2.         Reinforce formal, well-structured, and organized writing structures.

            Roberge states that these students have premature "fossilization" and that they carry misconceptions and assumptions of what academic writing is from practicing school-based writing tasks (usually personal and narrative writings), and/or from not receiving appropriate basic writing instruction. 

 

            For example, we should minimize free writing activities, such as journals. Or, in writing samples, we should praise them less on the content and give them more feedback in their organization, proofreading strategies and word choices. Students must know how to produce a post-reading reflection and not just a diary entry.

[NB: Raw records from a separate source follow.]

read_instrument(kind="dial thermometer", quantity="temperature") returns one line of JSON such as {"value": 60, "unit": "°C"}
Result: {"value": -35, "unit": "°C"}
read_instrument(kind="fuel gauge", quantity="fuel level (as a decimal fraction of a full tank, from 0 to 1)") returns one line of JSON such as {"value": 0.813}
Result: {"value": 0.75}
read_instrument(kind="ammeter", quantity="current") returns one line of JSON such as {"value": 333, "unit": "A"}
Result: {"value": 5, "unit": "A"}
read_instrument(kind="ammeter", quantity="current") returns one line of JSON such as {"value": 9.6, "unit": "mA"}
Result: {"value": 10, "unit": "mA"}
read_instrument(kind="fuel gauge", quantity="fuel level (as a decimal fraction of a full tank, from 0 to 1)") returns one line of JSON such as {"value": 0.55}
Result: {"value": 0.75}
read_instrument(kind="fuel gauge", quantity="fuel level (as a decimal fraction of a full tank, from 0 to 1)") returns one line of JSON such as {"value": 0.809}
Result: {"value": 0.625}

They need direct instruction to recognize differences and similarities between oral and written texts and practice in producing the same.  

 

3. Have students write outlines or draw maps/clusters as a means to organize paragraphs/ideas, and improve their critical thinking skills.

            These students, who are fluent oral communicators, have a lack of general academic writing organization and structure. These activities will help students become effective communicators in the written form. Brainstorming should be de-emphasized and vocabulary building and outlining focused on.

 

4. Expand students' lexicon usage

            Roberge says that 1.5 students have shallow lexicon input. Students should be encouraged to read intensively and in multiple contexts so that they can be exposed to words in their different forms. Teachers could also request that students do post-reading essays, recycling a minimum number of words and using them in different forms.  

 

5.                  Give explicit instructions regarding “the rules of academia.”

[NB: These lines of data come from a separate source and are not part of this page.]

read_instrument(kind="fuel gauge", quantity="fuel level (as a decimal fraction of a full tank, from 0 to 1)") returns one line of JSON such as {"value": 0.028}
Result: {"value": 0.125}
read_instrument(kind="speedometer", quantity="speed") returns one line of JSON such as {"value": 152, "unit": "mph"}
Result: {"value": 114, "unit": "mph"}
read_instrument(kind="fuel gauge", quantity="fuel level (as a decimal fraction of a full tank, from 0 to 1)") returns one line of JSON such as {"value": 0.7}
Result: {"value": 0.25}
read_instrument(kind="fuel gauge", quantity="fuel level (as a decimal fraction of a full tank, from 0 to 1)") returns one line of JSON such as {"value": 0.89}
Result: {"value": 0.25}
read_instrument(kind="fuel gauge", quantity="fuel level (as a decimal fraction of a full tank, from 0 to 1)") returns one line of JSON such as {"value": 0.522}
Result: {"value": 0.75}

            In the workshop, we looked at samples of written entrance tests. One began with a telling “Yes.” Students who directly answer prompts generally use paper to converse. (This is a characteristic of worksheet assignments for which the fragment <Because the U.S. entered the war.> is accepted as a correct answer.) To paraphrase Roberge, “Notice how the student has a superficial understanding of the essay form. She believes we actually care what she thinks. If it were spoken language, this writing sample would successfully fulfill the student’s social obligation to engage in casual conversation at a somewhat sophisticated level. However, in terms of a high-stakes writing task, the student is tragically uninformed. She believes she has answered the question with intelligent thought, detail and persuasion. What we see is a student who produces faulty, truncated reasoning and lacks training in basic academic writing conventions, written argument, syntactical form and morphology.”

 

            We need to invite our students into our academic world and find ways to make this invitation welcoming and inclusive. Explicit instruction of things we take for granted (e.g., western ‘logic,’ the college/university system, etc.) is one way of achieving this.

 

6.         Our Suggested Readings:

• Martin Joos. The Five Clocks (1967)

• Staffroom Interchange – “The Classroom and the Wider Culture: Identity as a Key to Learning English Composition,” by Fan Shen, Marquette University, College Composition and Communication, Vol. 40, No. 4, December 1989

• Gee, James (1990). Introduction, Linguistics and Literacies: Ideology in Discourses. New York: The Falmer Press, xv-xxi.

Mother Tongue, essay by Amy Tan

·  Yo! (Youth Outlook is a San Francisco monthly that can help you keep abreast of the new multicultural generation.)